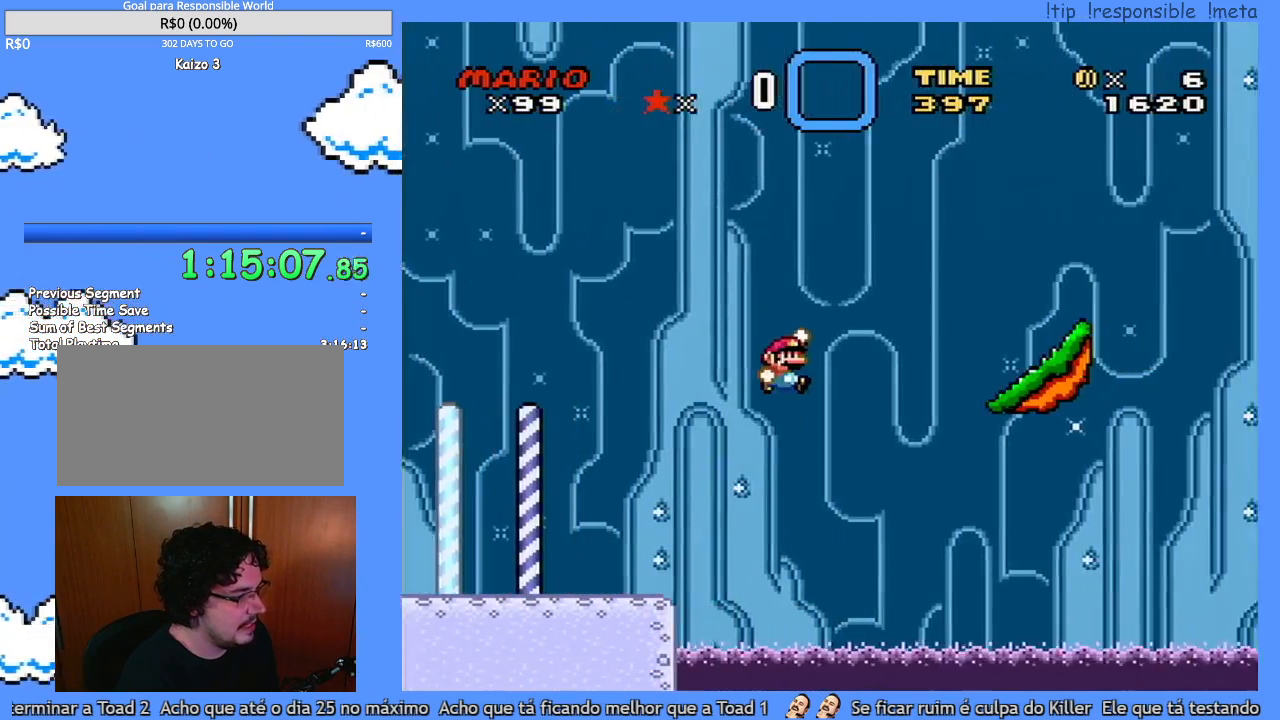
{"dt_ms": 500, "buttons": ["Y", "DPAD_LEFT"], "events": [[333, "DPAD_RIGHT", "up"], [367, "DPAD_LEFT", "down"]]}
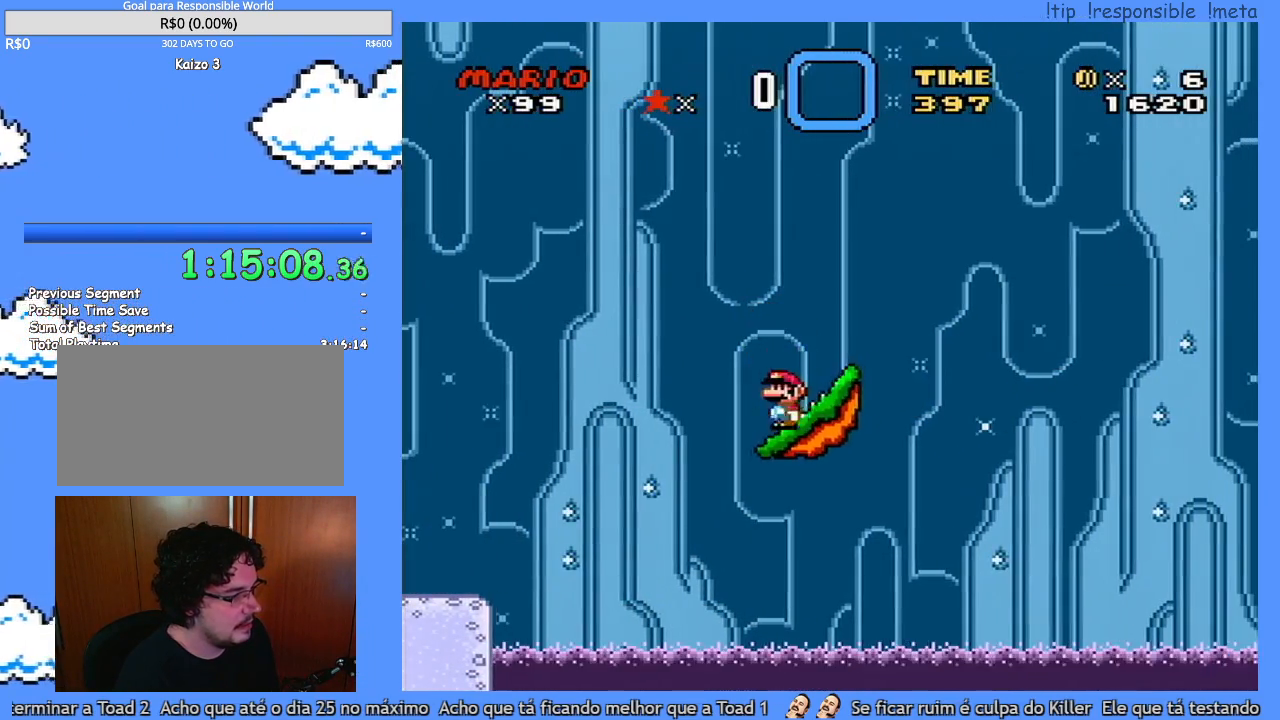
{"dt_ms": 500, "buttons": [], "events": [[17, "DPAD_LEFT", "up"], [183, "DPAD_RIGHT", "down"], [200, "Y", "up"], [300, "DPAD_RIGHT", "up"]]}
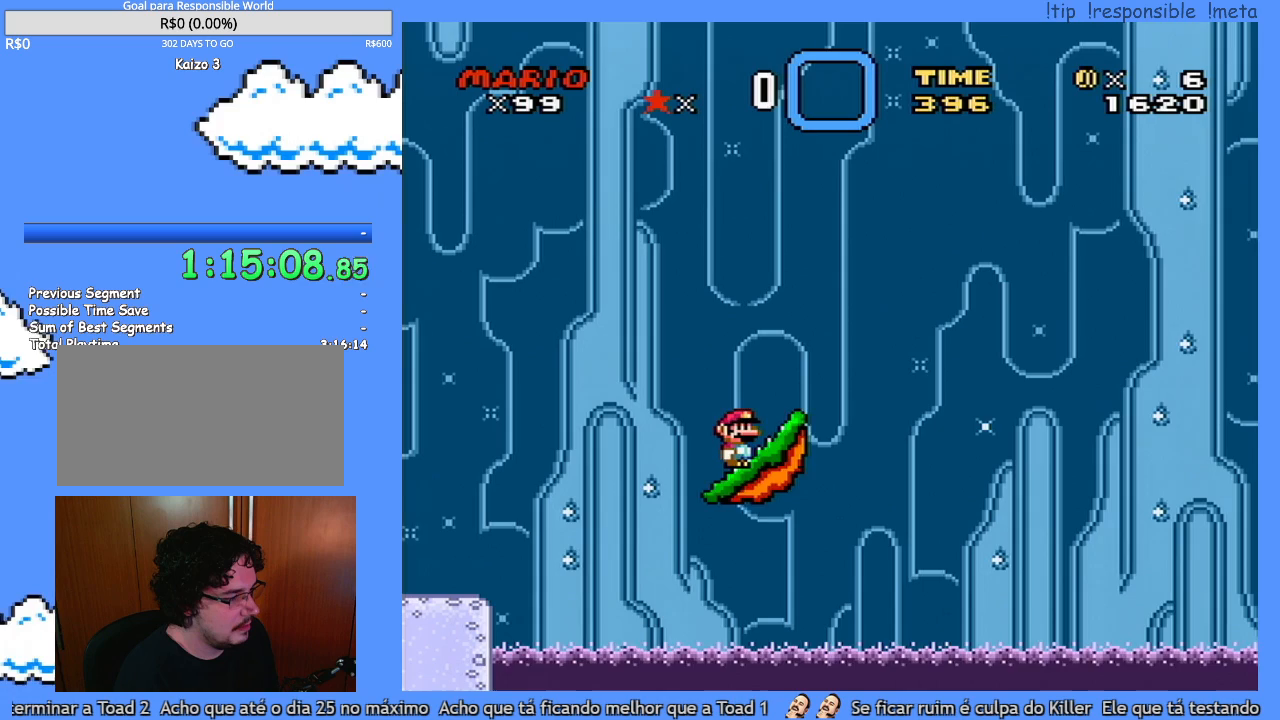
{"dt_ms": 1000, "buttons": [], "events": []}
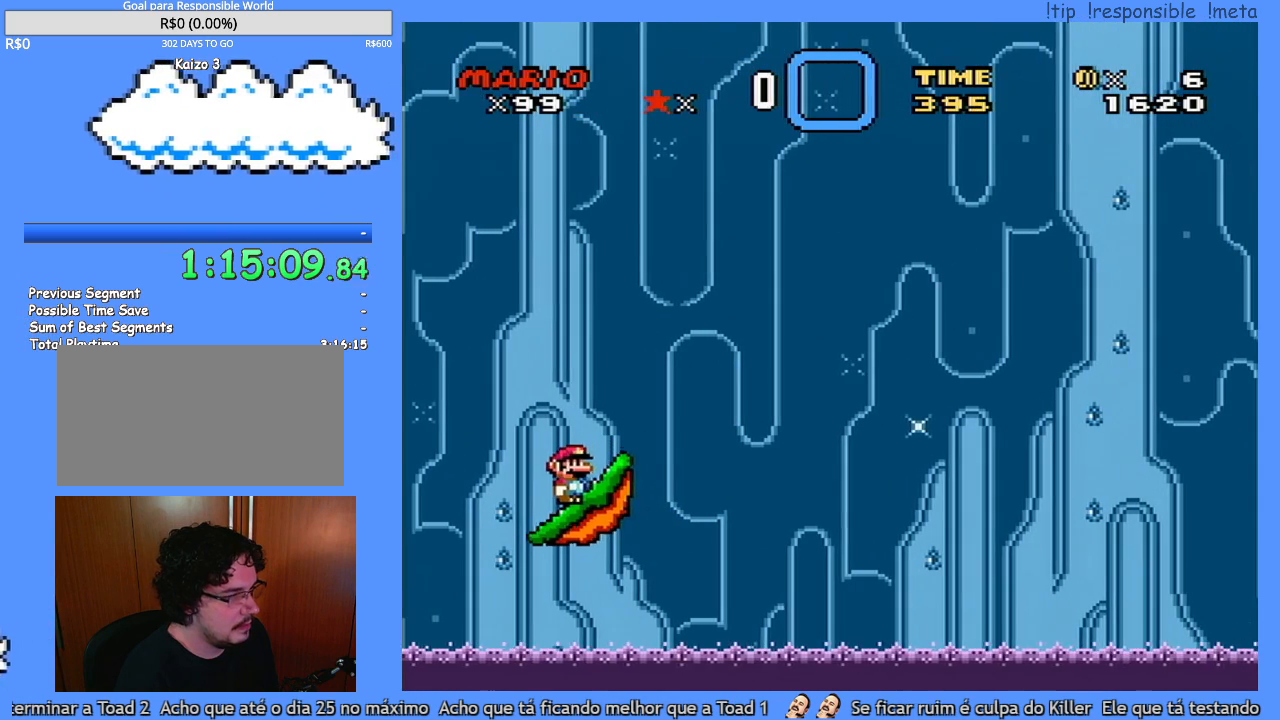
{"dt_ms": 500, "buttons": ["Y"], "events": [[233, "Y", "down"]]}
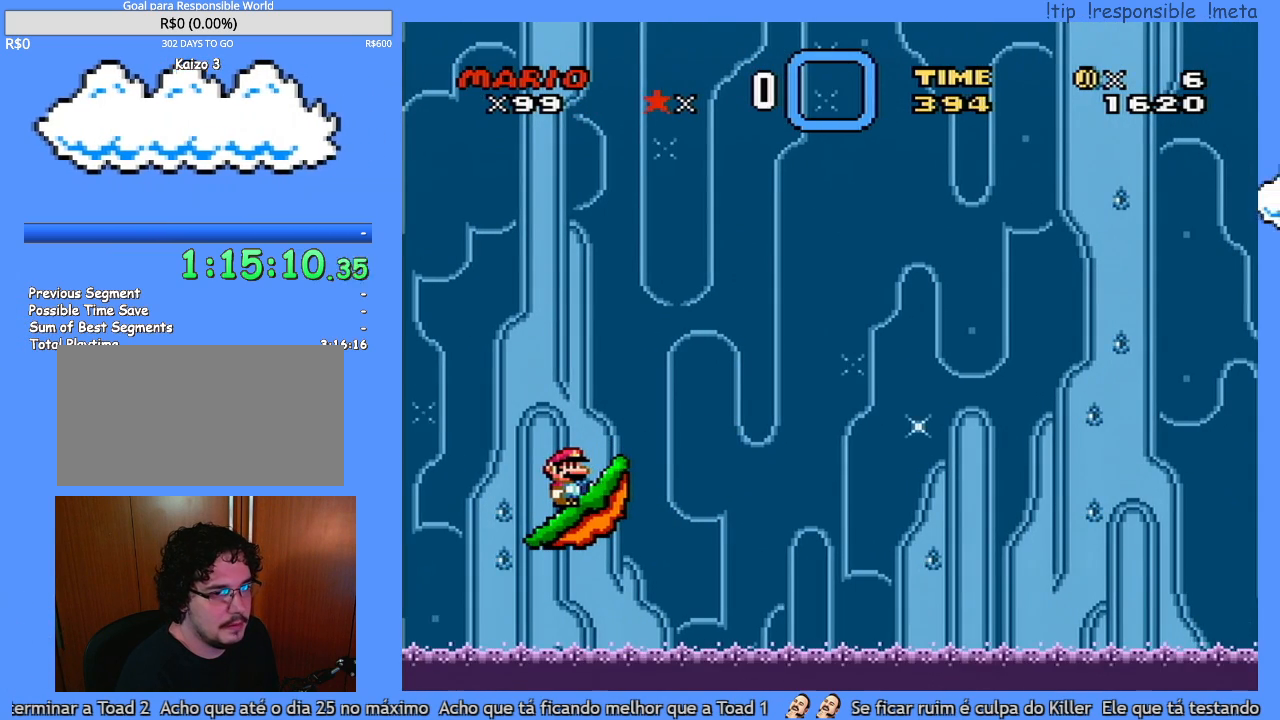
{"dt_ms": 500, "buttons": ["Y"], "events": []}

^^^^^^^^^^^^^^^^

§ DESCRIPTION OF THE TASK: Transcribe the listing above verbatim. Omit the pictures.

§ TASK OUTPUT:
{"dt_ms": 500, "buttons": ["Y", "DPAD_LEFT"], "events": [[333, "DPAD_RIGHT", "up"], [367, "DPAD_LEFT", "down"]]}
{"dt_ms": 500, "buttons": [], "events": [[17, "DPAD_LEFT", "up"], [183, "DPAD_RIGHT", "down"], [200, "Y", "up"], [300, "DPAD_RIGHT", "up"]]}
{"dt_ms": 1000, "buttons": [], "events": []}
{"dt_ms": 500, "buttons": ["Y"], "events": [[233, "Y", "down"]]}
{"dt_ms": 500, "buttons": ["Y"], "events": []}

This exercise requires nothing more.